An ancient appetite for destruction

Published 24 October 2018

Evolution has explored many approaches to eating prey, and discarded almost as many. However, for one group of marine arthropods, optimum biomechanics arose over half a billion years ago.

That is the conclusion of a new UNE-led study, published today in the Royal Society’s Proceedings B, which compared a modern shell-crushing arthropod, the iconic American horseshoe crab, with a 508-million-year-old fossil species, Sidneyia inexpectans, using advanced computational 3D modelling.

Both animals evolved to specialise in eating shelly organisms found on the ocean floor.

Remarkably, says study leader and UNE PhD candidate, Russell Bicknell, “despite the half-billion years between the two species, the biomechanical performance of their feeding structures is very similar.
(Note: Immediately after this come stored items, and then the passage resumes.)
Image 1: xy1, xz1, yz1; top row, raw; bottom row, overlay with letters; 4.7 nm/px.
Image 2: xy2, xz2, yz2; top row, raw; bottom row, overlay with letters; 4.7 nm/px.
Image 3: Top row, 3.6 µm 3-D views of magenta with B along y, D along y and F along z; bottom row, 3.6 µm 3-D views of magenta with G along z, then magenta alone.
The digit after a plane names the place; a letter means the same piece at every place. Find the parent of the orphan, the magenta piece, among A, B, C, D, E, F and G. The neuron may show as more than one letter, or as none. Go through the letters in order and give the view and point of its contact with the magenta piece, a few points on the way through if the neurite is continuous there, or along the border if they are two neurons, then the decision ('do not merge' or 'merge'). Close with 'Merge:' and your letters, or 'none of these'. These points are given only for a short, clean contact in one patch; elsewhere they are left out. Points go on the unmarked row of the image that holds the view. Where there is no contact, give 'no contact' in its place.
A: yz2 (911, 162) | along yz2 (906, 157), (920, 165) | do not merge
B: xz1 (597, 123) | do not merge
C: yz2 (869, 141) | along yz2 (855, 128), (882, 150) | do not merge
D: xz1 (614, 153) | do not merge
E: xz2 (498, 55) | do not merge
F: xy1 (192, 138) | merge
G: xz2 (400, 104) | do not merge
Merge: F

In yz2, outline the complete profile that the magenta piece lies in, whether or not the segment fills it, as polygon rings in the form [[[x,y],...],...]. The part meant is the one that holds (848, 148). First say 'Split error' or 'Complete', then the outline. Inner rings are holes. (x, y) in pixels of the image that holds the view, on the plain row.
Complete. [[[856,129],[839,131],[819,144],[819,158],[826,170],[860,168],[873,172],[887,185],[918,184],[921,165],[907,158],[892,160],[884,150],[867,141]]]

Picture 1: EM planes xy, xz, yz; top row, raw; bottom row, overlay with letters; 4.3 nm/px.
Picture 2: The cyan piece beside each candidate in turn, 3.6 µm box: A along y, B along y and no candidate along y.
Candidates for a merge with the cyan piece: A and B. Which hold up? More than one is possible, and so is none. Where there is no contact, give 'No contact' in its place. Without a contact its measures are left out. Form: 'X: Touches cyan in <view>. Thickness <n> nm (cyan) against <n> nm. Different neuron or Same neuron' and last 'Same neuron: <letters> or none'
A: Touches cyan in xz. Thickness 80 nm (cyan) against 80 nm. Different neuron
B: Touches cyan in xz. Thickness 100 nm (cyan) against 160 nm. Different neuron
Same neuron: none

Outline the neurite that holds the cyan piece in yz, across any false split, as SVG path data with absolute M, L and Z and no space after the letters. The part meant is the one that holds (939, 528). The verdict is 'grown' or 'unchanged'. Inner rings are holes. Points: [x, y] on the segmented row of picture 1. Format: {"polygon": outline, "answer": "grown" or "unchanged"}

If anything, the modern horseshoe crab has slightly reduced performance over its ancient relative.”

“The rapid emergence of a species so well adapted to eating shelly animals shortly after shell-bearing creatures appeared is evidence of one of evolution’s earliest arms races – one in which evolution converged upon an optimum shell-crushing solution very early on, during the Cambrian Explosion.”

The team – four researchers from UNE’s Palaeoscience Research Centre, one from Duke University’s Department of Evolutionary Anthropology, and two researchers from the University of New Hampshire’s Department of Biological Sciences and School of Marine Science and Ocean Engineering – employed 3D Finite Element Analysis (FEA) to predict how stresses and strains are distributed through appendages used for mastication.

Their analyses focused on the walking legs of the animals, specifically looking at the gnathobases: features that function like teeth and are capable of  crushing shelly prey.

After modelling the fossil species’ shell-crushing ability, and noting that Sidneyia fossils sometimes preserve shelly  gut contents of juvenile trilobites and other thin-shelled creatures, the researchers proposed that Sidneyia was one of Earths first shell crushers and “potentially drove selection for more fortified shells or other novel defences in biomineralized prey” during the Cambrian Explosion.

While highlighting the deep origin of important feeding mechanics, the team also commented on the value of 3D FEA for developing knowledge around aspects of arthropod biomechanics.

“We have shown that 3D FEA is not only useful for understanding the biomechanics of modern arthropods, but also for testing ideas about how their ancestors may have functioned,” Russell said.

The work was undertaken by Mr Bicknell, Professor Stephen Wroe and Professor John Paterson of UNE’s Palaeoscience Research Centre; Dr Justin Ledogar, who is jointly appointed at UNE’s Palaeoscience Research Centre and Duke University’s Department of Evolutionary Anthropology, and Mr Ben Gutzler and Professor Winsor H. Watson III of the University of New Hampshire.